National Institute for Literacy
 

[EnglishLanguage 2019] Re: Students as Sources; Vocabulary Development in ESL

Anne R Connors arconn at juno.com
Sun Dec 16 07:27:11 EST 2007


I pair my students to read. They help each other with pronunciation,
vocabulary, and comprehension. It also helps them with community. I
pair them with someone different each time they read. Sometimes, I put
a low reader in English with one from the same country who reads better.
That way, one student can explain text in the first language. Other
times I put people who have different languages together and
conversations will start (in English) about the content. After being
paired with different people, the entire class knows each others' names,
where they live, how many children they have etc. I meant to ask them
this week, how they felt about reading aloud and forgot. BUT, I didn't
ask them to read aloud to each other this week and I noticed they grouped
themselves and read aloud and helped each other.

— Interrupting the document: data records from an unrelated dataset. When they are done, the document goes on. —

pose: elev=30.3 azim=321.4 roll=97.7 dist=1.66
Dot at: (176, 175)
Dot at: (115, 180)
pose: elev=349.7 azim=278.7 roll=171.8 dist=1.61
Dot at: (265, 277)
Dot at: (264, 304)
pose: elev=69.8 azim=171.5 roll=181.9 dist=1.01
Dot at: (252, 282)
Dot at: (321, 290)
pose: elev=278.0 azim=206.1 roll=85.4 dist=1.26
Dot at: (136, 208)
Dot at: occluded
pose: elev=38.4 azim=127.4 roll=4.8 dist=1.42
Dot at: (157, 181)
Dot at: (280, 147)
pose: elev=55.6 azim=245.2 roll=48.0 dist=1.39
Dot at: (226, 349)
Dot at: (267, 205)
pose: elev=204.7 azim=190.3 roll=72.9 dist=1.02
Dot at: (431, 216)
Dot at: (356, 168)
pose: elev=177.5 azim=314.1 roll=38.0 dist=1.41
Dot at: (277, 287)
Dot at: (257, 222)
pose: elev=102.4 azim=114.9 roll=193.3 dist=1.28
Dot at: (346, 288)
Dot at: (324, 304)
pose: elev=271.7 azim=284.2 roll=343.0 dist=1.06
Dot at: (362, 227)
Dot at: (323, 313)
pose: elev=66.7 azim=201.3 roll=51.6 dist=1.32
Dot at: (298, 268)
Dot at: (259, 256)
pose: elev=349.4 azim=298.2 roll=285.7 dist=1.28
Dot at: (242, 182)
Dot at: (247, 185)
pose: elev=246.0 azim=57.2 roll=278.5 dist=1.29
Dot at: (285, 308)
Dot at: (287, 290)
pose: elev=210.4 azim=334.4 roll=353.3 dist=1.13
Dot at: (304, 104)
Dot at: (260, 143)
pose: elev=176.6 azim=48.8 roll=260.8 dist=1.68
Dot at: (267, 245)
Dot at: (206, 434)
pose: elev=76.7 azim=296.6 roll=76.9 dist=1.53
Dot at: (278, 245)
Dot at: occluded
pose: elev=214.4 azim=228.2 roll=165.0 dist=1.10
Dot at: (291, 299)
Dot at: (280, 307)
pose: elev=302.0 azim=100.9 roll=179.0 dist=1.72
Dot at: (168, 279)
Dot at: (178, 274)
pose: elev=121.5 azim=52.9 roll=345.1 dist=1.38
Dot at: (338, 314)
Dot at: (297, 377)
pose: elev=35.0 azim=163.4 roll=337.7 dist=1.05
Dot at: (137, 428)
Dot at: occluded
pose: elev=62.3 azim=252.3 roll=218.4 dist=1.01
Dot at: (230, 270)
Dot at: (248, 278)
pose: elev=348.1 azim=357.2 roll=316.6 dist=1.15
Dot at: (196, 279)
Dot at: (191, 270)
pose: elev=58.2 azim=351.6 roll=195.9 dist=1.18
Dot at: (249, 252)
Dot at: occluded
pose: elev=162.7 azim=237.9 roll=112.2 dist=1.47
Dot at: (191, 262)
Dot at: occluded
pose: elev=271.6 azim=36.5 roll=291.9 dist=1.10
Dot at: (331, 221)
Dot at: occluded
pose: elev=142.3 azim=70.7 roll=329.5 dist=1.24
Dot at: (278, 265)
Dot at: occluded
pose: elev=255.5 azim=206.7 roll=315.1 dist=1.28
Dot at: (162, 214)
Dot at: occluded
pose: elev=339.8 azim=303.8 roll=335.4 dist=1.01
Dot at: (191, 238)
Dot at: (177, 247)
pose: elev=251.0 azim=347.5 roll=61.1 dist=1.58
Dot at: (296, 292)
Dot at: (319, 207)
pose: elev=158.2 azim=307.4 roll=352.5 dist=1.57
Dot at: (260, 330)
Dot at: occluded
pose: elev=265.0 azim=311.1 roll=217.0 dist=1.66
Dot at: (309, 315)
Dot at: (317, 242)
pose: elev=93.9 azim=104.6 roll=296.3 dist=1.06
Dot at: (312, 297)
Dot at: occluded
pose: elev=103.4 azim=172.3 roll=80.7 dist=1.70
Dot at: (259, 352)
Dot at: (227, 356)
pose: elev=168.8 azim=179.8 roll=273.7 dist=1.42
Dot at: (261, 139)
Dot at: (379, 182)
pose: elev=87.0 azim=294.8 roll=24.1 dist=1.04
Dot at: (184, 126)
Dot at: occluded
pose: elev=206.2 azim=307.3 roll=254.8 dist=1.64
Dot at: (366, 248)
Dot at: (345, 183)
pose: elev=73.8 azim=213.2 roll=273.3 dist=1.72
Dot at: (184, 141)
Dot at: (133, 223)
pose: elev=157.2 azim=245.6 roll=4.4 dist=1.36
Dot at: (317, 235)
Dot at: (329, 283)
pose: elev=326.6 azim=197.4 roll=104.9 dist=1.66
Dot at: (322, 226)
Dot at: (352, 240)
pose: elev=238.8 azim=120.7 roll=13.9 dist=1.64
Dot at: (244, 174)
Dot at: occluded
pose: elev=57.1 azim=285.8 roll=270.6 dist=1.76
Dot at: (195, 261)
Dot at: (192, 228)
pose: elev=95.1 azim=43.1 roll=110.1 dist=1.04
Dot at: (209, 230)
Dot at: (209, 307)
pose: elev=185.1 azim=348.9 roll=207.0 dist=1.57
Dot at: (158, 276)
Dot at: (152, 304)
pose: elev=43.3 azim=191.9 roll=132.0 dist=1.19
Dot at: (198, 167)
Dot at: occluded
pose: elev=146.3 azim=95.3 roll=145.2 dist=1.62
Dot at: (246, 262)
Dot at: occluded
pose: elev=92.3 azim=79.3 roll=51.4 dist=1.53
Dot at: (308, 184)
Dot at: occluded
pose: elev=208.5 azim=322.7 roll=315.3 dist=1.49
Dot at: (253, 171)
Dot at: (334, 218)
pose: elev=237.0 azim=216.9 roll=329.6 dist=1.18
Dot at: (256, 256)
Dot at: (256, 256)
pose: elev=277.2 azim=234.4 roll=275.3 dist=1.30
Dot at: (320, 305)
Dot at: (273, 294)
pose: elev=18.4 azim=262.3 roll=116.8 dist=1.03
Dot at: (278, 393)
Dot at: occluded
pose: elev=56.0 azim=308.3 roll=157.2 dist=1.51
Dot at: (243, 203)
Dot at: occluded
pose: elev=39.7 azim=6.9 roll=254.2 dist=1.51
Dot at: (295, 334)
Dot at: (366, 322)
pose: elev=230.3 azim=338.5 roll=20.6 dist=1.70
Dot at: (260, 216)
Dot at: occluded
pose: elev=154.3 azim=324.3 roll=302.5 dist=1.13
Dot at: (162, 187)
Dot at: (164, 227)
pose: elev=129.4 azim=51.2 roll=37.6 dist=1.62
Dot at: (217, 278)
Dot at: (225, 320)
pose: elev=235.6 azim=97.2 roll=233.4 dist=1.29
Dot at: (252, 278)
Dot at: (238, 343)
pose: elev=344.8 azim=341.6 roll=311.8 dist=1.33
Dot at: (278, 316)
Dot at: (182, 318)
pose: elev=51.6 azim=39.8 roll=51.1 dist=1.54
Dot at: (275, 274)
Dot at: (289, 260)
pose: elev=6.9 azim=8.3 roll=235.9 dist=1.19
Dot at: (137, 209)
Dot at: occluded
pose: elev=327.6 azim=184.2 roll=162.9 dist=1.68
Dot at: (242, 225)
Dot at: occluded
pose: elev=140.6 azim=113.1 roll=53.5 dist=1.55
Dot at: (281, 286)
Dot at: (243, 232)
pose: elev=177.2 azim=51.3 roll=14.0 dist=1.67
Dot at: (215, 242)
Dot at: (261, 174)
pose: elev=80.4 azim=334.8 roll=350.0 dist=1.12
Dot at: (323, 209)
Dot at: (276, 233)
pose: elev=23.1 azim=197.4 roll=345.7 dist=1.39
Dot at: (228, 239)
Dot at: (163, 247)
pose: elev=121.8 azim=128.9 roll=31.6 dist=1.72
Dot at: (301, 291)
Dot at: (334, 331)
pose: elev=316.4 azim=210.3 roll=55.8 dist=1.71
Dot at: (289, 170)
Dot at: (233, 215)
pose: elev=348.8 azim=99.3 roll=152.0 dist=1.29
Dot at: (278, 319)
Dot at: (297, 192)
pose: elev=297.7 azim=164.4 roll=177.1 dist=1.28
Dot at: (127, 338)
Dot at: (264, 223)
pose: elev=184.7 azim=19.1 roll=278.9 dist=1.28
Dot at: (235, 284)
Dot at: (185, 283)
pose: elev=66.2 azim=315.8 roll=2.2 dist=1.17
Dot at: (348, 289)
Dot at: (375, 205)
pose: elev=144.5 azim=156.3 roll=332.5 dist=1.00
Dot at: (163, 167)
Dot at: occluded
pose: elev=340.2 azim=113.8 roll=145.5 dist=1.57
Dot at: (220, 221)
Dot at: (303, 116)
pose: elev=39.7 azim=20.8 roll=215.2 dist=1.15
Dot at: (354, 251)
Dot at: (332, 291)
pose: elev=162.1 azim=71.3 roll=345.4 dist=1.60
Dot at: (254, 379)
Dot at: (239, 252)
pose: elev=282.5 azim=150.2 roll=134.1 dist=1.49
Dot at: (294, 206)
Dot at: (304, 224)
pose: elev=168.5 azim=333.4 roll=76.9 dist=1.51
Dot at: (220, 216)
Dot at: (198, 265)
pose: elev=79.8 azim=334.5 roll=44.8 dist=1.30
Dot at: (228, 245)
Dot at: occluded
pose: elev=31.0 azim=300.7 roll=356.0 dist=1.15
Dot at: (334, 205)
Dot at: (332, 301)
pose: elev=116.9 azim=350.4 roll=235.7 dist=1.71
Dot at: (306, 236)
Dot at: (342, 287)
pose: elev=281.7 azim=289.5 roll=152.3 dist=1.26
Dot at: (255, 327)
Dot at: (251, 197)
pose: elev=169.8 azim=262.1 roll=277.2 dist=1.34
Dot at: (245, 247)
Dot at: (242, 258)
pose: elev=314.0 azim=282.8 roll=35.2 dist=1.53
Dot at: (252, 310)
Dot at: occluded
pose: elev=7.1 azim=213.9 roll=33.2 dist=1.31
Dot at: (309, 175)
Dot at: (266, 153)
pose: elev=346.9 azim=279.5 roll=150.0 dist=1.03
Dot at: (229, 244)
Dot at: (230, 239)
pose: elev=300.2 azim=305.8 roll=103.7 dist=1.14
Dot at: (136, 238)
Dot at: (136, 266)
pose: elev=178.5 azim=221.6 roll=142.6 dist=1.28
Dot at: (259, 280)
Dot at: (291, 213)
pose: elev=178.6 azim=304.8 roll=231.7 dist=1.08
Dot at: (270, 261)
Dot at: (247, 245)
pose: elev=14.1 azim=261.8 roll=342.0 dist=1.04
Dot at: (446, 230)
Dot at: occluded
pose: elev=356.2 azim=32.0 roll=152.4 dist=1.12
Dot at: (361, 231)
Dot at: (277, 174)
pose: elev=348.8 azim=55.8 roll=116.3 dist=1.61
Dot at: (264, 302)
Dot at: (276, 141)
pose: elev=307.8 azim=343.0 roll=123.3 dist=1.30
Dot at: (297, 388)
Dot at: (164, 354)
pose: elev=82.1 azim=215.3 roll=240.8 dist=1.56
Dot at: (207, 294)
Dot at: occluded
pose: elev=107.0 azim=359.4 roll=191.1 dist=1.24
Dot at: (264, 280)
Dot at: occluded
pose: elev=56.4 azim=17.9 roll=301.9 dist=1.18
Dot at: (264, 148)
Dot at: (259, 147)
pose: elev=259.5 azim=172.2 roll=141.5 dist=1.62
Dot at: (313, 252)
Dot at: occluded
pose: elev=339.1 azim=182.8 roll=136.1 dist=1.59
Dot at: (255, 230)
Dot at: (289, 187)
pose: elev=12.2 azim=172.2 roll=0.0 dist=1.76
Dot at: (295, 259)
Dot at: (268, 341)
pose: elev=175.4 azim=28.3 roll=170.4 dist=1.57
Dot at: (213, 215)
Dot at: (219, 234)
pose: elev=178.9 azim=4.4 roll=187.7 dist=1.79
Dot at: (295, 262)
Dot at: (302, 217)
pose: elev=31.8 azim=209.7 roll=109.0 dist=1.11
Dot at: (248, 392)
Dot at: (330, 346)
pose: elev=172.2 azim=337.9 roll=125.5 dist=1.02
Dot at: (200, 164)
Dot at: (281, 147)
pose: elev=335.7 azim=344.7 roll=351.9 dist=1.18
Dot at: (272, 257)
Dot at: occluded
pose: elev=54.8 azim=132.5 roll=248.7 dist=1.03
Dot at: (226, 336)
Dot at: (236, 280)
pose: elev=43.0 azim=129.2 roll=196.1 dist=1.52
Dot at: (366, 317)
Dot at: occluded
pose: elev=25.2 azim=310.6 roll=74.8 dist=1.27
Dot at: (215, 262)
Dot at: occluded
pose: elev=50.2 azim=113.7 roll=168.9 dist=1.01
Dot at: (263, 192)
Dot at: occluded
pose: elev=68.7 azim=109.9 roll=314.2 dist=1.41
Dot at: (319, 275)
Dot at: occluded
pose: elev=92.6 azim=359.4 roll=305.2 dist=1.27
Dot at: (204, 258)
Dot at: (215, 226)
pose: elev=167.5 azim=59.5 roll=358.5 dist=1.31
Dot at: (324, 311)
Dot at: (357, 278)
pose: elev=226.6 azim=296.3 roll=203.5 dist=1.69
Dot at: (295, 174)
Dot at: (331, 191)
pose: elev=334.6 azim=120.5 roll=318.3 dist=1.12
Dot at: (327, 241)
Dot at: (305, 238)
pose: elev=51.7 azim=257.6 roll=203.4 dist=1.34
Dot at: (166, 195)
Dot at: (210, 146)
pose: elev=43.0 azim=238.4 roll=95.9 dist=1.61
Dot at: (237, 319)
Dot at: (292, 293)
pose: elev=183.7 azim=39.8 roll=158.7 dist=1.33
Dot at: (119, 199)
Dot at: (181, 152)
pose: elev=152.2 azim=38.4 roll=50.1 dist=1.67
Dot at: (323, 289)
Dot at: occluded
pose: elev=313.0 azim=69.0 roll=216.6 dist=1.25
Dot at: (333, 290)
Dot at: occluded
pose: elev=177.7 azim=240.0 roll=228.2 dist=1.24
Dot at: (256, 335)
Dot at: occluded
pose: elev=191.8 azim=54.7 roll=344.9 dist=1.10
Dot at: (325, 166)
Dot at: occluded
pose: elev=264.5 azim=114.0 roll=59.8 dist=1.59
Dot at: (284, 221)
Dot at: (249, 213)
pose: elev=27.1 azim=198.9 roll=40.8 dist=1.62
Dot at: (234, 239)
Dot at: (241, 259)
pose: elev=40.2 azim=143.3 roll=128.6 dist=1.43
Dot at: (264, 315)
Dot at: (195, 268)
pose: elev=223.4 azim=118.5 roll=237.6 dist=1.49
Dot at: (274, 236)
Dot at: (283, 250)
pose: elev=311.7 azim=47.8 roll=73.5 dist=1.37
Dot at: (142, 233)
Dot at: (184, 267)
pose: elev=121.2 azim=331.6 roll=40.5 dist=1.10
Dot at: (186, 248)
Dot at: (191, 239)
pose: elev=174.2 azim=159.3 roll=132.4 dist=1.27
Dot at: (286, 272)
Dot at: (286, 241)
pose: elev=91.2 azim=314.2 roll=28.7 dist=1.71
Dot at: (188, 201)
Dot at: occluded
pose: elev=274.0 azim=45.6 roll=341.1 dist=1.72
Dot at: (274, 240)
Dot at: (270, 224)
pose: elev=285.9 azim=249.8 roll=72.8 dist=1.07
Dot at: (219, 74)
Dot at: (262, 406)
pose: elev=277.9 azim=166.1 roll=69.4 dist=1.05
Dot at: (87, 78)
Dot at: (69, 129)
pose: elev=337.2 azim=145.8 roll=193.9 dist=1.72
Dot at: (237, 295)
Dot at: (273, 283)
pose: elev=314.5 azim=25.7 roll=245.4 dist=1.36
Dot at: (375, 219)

I find Spanish students are more prone to act out scenarios than Asian
students, so if any reading, including dialogue, is done in front of the
class, I'll start by asking the Spanish learners. The learner knows
he/she is free to say that he doesn't wish to read or act in front of
the class. This year I had a fellow from India who loved to read almost
anything to the entire class. and would volunteer even when I hadn't
planned for any reading like that. I also have them call out BINGO
words. That is "reading in front of the class."